Thursday, November 6, 2014

LAX-LIM-EZE: Twenty Hours in the Air(Ports)

After spending 20 hours in airports and on airplanes, I finally arrived at a cool, soggy Buenos Aires Monday evening. It was mostly uneventful – even given that I traveled with a badly bruised and swollen leg from a freak injury, I slept well on my LAN flight from Los Angeles via Lima. LAN’s coach seats still offer enough room to recline and stretch unless you’re an NBA frontliner (who wouldn’t be traveling this far south at this time of the year because the professional basketball season is starting).
That said, I was a bit disappointed in the food this time (though I never expect much from airplane food nor eat much on-board, LAN’s selection is usually better than most airlines). I was pleasantly surprised, though, with their in-flight entertainment selection, which included unconventional independent films like the Paraguayan Siete Cajas (Seven Boxes, see trailer above), set in Asunción’s Mercado Cuatro (also featured in a recent episode of Anthony Bourdain’s Parts Unknown seriesto which I made a small contribution).

Siete Cajas is not for the squeamish, and that’s not because of sanitation problems at the market – rather, it’s social realism bordering on naturalism, though not without some dark humor (none of the protagonists really seems to know what’s going on).
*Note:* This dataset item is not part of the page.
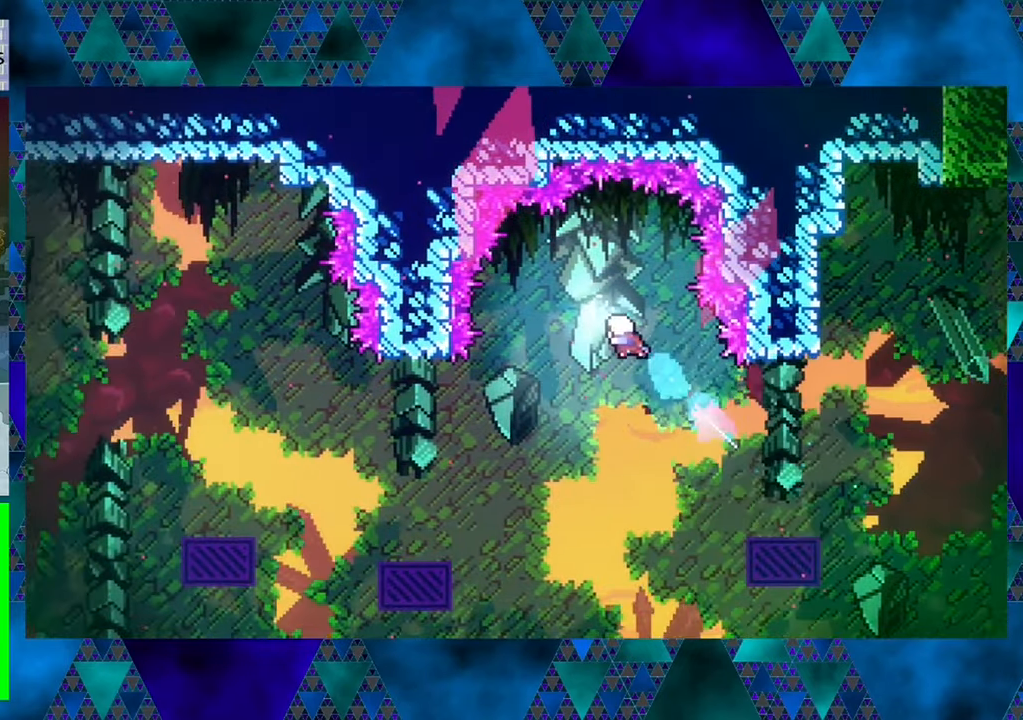
{"buttons": ["DPAD_LEFT"], "left_stick": "center", "events": [[17, "Y", "up"], [50, "B", "up"], [67, "DPAD_LEFT", "up"], [67, "DPAD_UP", "up"], [383, "DPAD_LEFT", "down"]]}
Suffice it to say that it’s also a thriller and, at times, it feels like one long (if highly inventive) chase scene.

SOME PRACTICAL REFLECTIONS
Barely two decades ago, Lima’s Aeropuerto Internacional Jorge Chávez was a dingy affair that resembled nothing so much as a grimy Greyhound station. Changing planes there, which I sometimes had to do en route to Buenos Aires or Santiago, was something to avoid if at all possible.

Over the last decade, though, it’s been utterly transformed into an efficient award-winning facility where I look forward to having enough layover time for a Peruvian pisco sour. It’s comfortable, with lounges and shops (including one specializing in pisco), and plenty of seating room. My flights from there have always been on time.
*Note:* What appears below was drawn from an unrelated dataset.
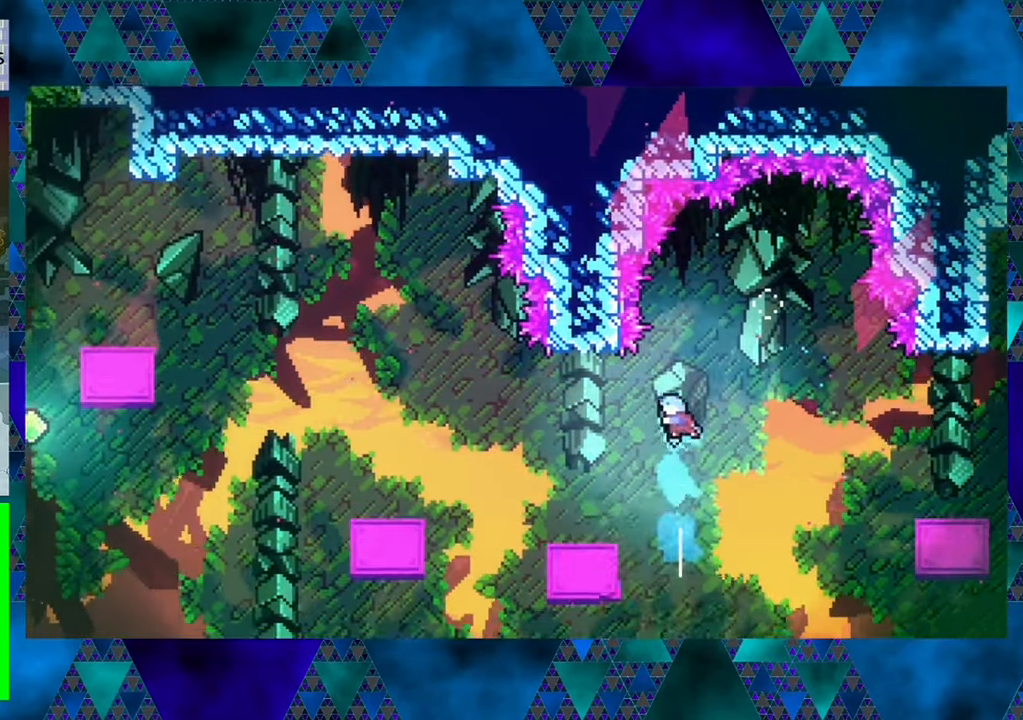
{"buttons": ["DPAD_LEFT"], "left_stick": "center", "events": [[17, "DPAD_LEFT", "down"], [67, "DPAD_UP", "up"]]}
That said, it does have some shortcomings. It’s the only airport I know where, while changing planes, you have to pass through security again even though you never leave the international departure terminal. Since my last visit, they’ve also started requiring passengers to removes belts, shoes and jackets, which they were never fussy about before. Also, for those on a layover, the WiFi is almost non-existent – in my part of the busy terminal, I could not even detect a signal, let alone log in.
On the plane south to Buenos Aires, I sat next to a young Peruvian woman making her first visit to the Argentine capital, and she seemed a bit bewildered by the Argentine customs form that ask you specifically what cell phone(s) you are carrying (see image above). This has always struck me as bizarre although, in a country that does not permit commercial importation of iPhones because Apple declined to assemble them in Tierra del Fuego, it’s also unsurprising. That’s silly, of course, but plenty of things in Argentina are silly (many top government officials do carry iPhones purchased abroad).


For my part, I listed my iPhone 5 and not my other three phones (an older iPhone, an Argentine Samsung, and a Chilean Samsung, all of which I may have occasional to use). Still, I told her not to be concerned and, as it happened, Argentine customs didn’t even bother to collect my form, let alone inspect my belongings (including a MacBook and an iPad) except for cursory x-rays. I can’t say they will never do so, but on my many trips through Aeropuerto Internacional Ministro Pistarini (colloquially known as “Ezeiza,” they’ve never bothered to challenge me.

2 comments:

Anonymous said...

Having to go through security again is commonplace in airports I transit through in Mid East and Asia. (but they all have good WiFi). (Bob Hendley)

Wayne Bernhardson said...

The only other international airport I regularly change planes at is SCL, and it's not a problem there. WiFi there is also pretty good, but not necessarily free.